FIGHTING ALL THE WAY by Barbara Castle, Macmillan pounds 20. Young Barbara wrote her first election address at six and went on to become one of the great modern Labour stalwarts. Had she, rather than Jim Callaghan, succeeded Harold Wilson, she might also have become the first female PM. This, the story of her life, is less gossipy and intimate than The Castle Diaries, but no less the product of a passionately determined woman.
THE KENNETH WILLIAMS DIARIES ed Russell Davies, HarperCollins pounds 20. Williams kept a diary for more than 40 years - as a record, a confessional and 'to ease my loneliness'. The 800 pages make depressing reading, not so much because his sex life was so meagre (he dutifully records each - rhyming slang - 'Barclays'), or because the Carry On joking evidently stopped offscreen, but because they're so horribly self- absorbed. Fascinating nonethless - a trespass into the misery of someone else's inner life.

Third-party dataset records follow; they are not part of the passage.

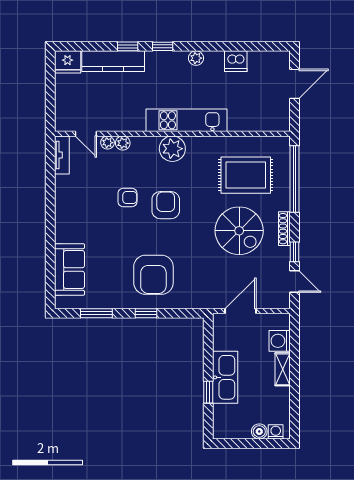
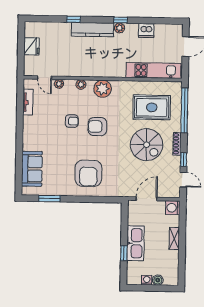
window: (163, 46) -> (121, 20), moved
kitchen counter: (113, 61) -> (93, 30), moved
fridge: (68, 62) -> (31, 46), moved, turned -90
kitchen unit: (187, 120) -> (154, 70), moved
plant: (123, 143) -> (81, 84), moved
tv unit: (62, 155) -> (28, 102), moved
armchair: (166, 205) -> (97, 127), turned -90
window: (146, 313) -> (83, 199), removed
washing machine: (280, 341) -> (173, 208), moved
washing machine: (276, 432) -> (147, 280), moved

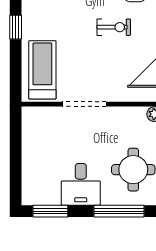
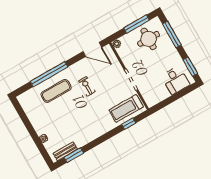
window: (16, 27) -> (129, 124), moved
desk: (81, 184) -> (175, 80), moved, turned 90

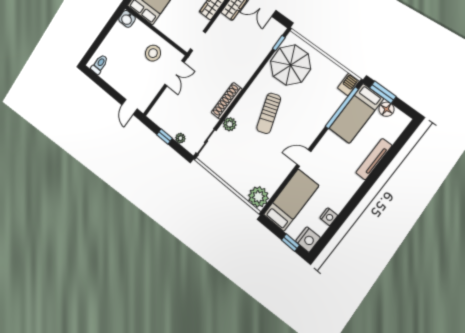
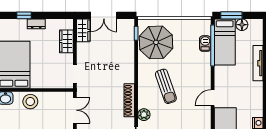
stool: (153, 53) -> (30, 102), moved
barbecue: (348, 84) -> (205, 44), moved

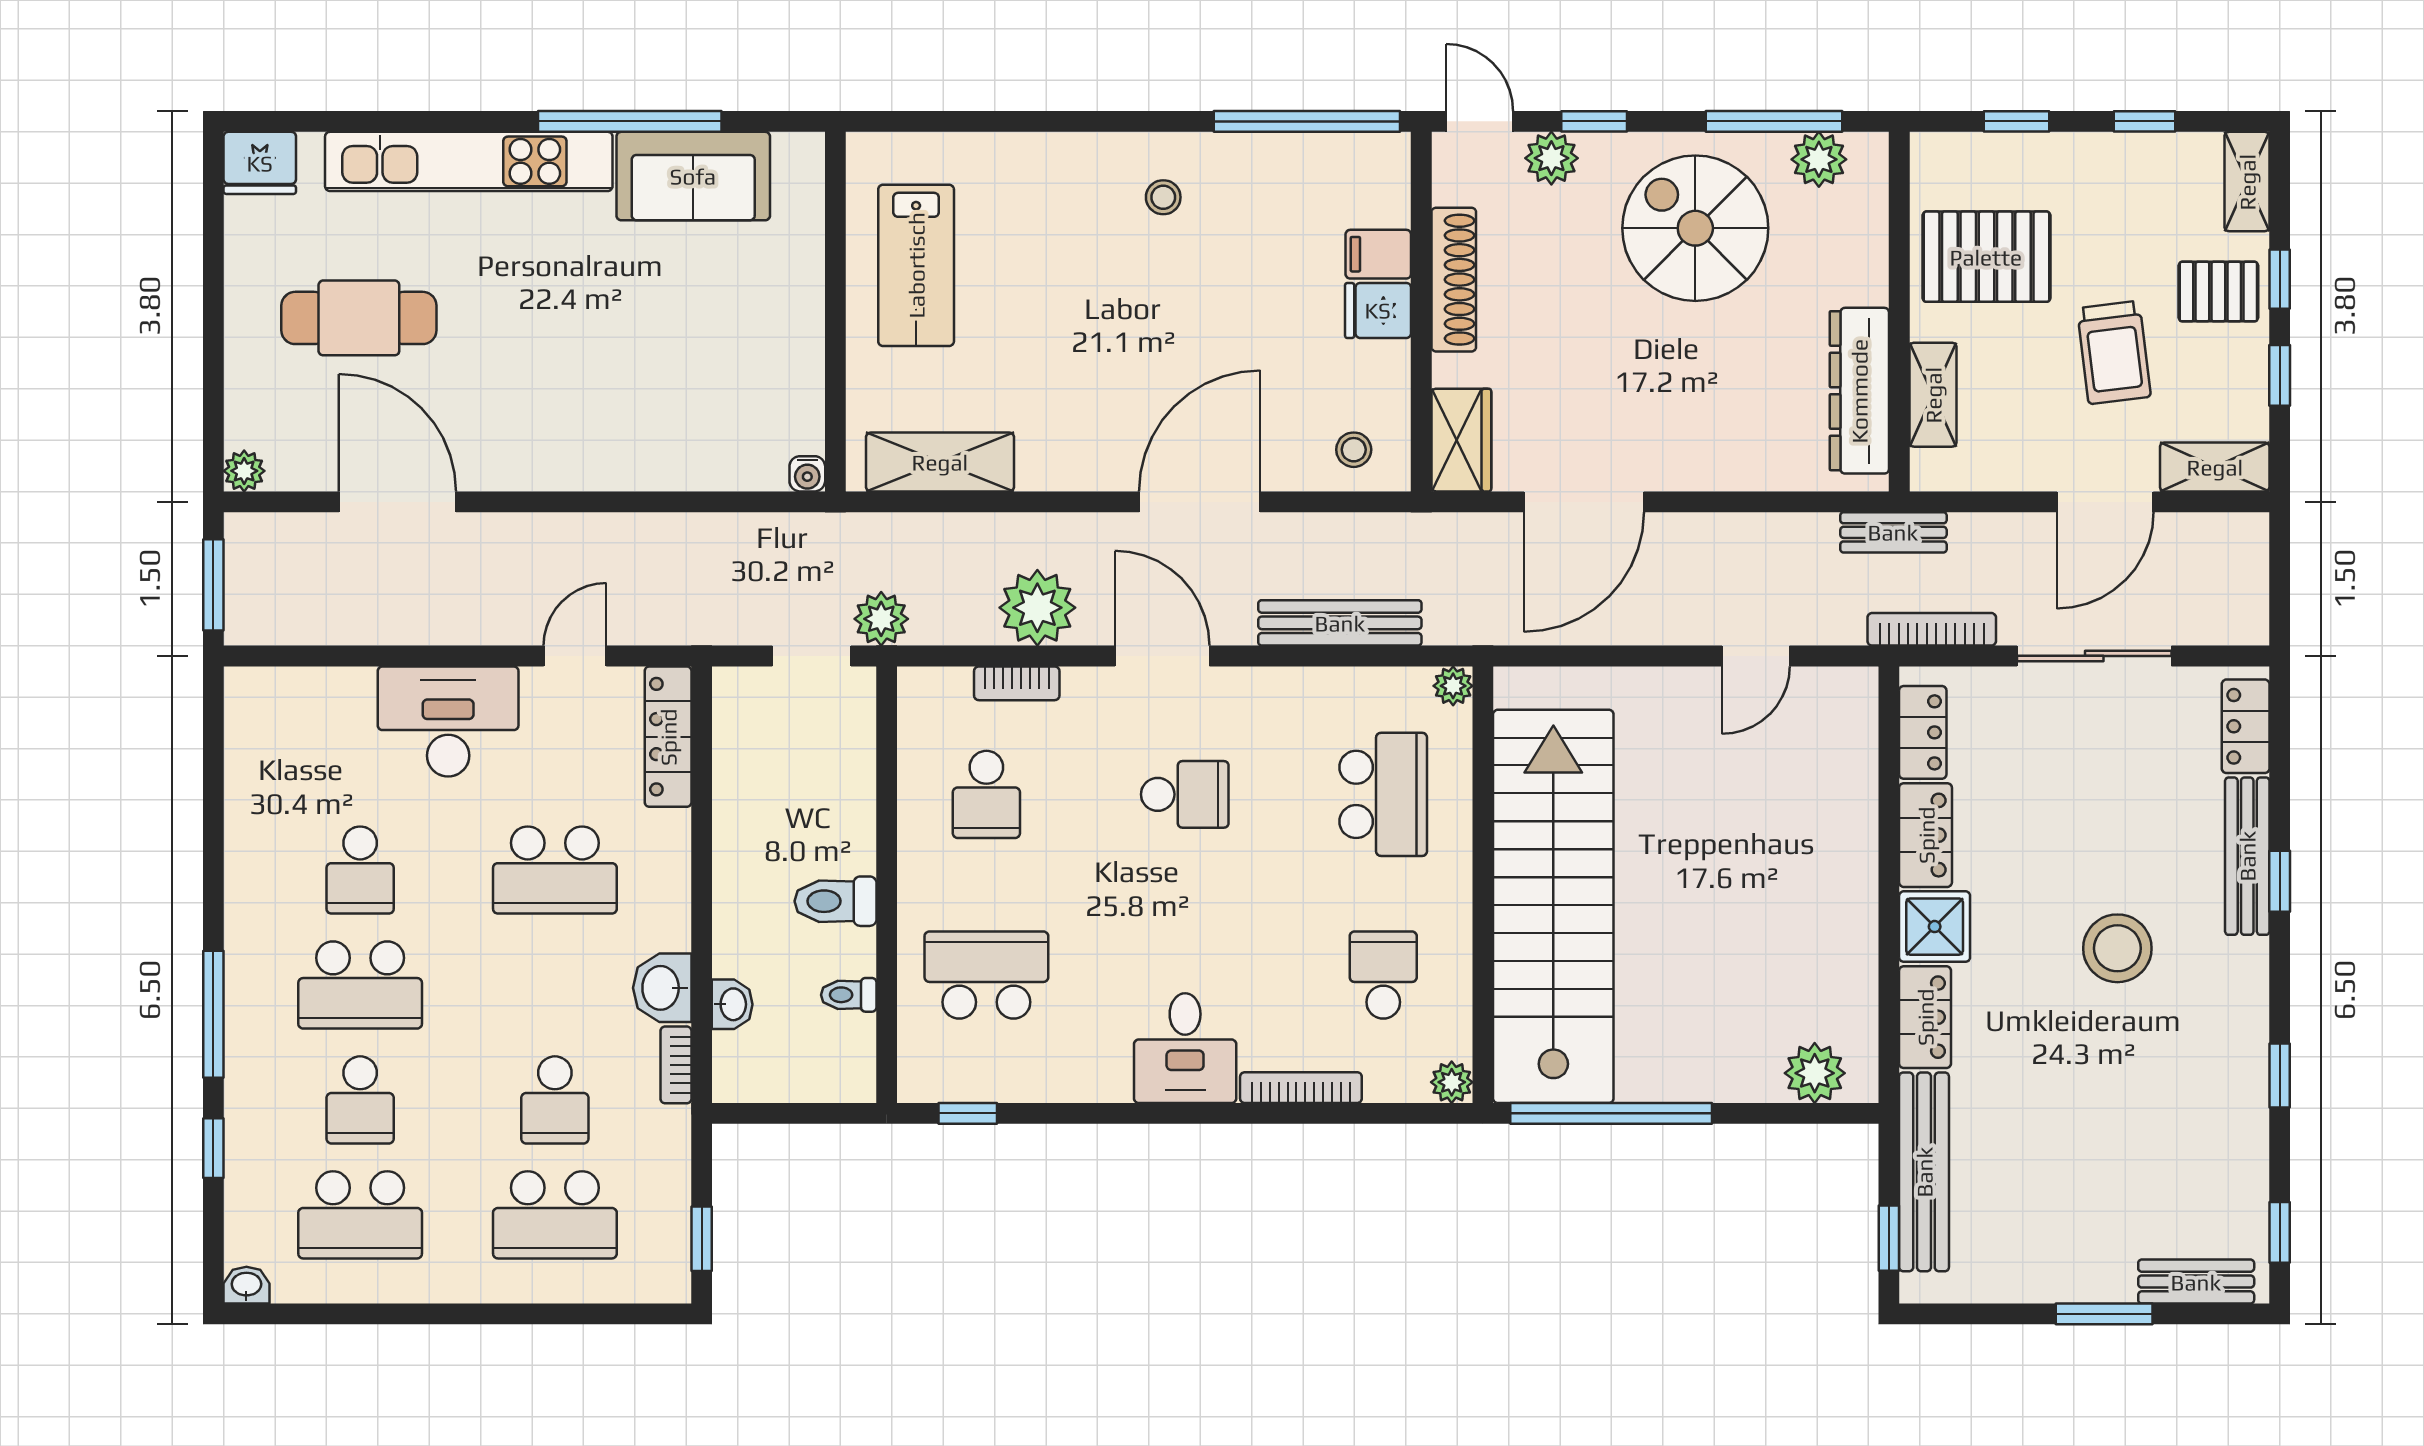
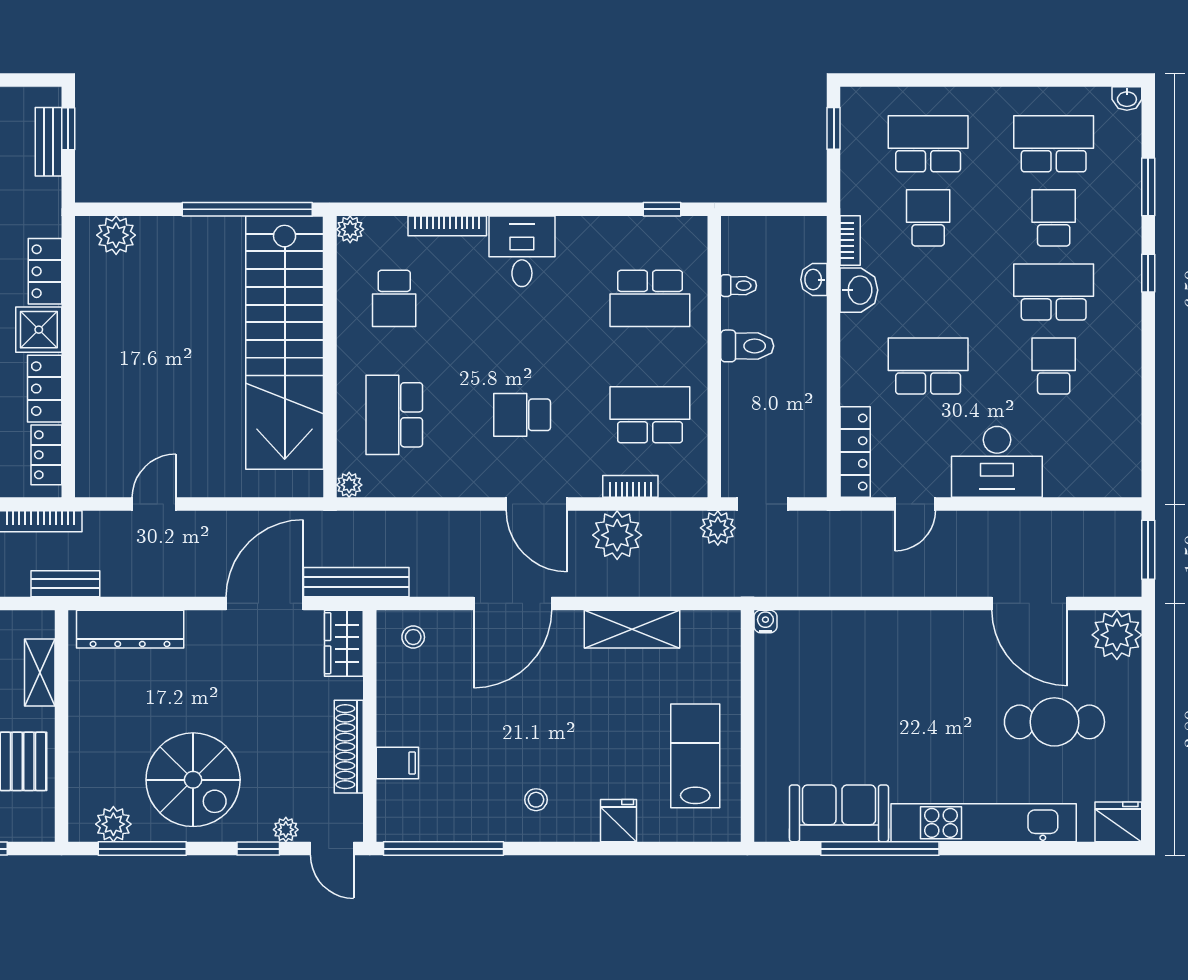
plant: (1551, 158) -> (286, 830), width x0.73, depth x0.73
fridge: (1378, 310) -> (618, 821), moved, turned -90
dresser: (1859, 391) -> (130, 629), moved, turned 90
shelving: (940, 462) -> (632, 629), moved
plant: (244, 471) -> (1117, 635), width x1.87, depth x1.87
bench: (1340, 623) -> (356, 582), moved
school desk: (986, 794) -> (650, 415), width x1.85
window: (213, 1014) -> (1148, 273), width x0.46
window: (213, 1148) -> (1148, 187), width x1.50
bench: (1924, 1172) -> (48, 142), width x0.54, depth x0.82

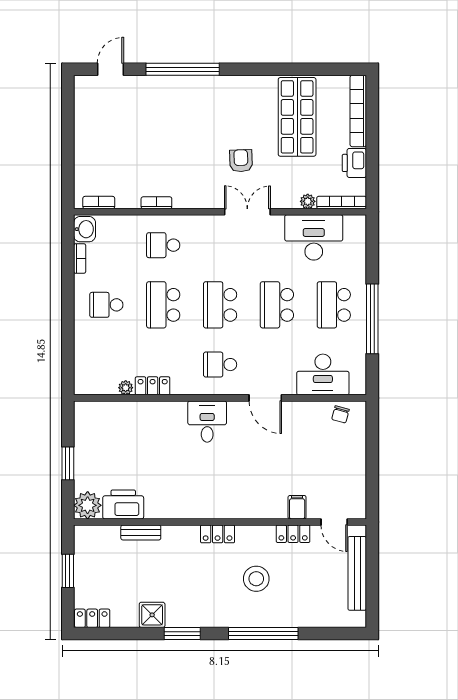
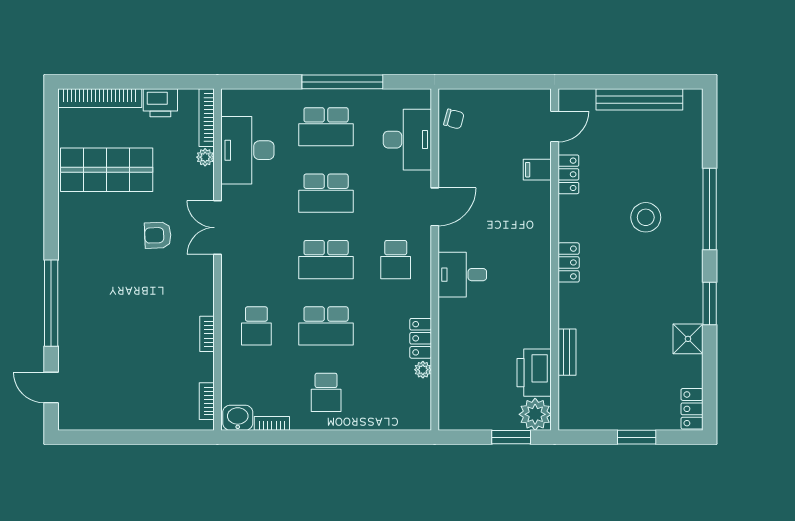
printer: (123, 504) -> (534, 373), moved
plant: (88, 505) -> (535, 414), moved
filing cabinet: (297, 507) -> (537, 170), moved
wall: (220, 522) -> (555, 260), moved
door: (334, 522) -> (555, 126), moved
bench: (141, 532) -> (567, 352), moved
locker: (218, 534) -> (569, 262), moved
locker: (293, 534) -> (568, 174), moved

ROOTS SCHMOOTS: Journeys Among Jews by Howard Jacobson, Viking pounds 16.99. Sceptical about the idea of finding anything he could call home, the novelist sets off on a global journey that takes him to Lithuania (birthplace of his great-grandparents), New York, Jerusalem and Llandudno. Though he meets, and challenges, many different kinds of Jew along the way, the charm of the book is the honesty and wit with which he confronts his own difficult feelings about roots and identity.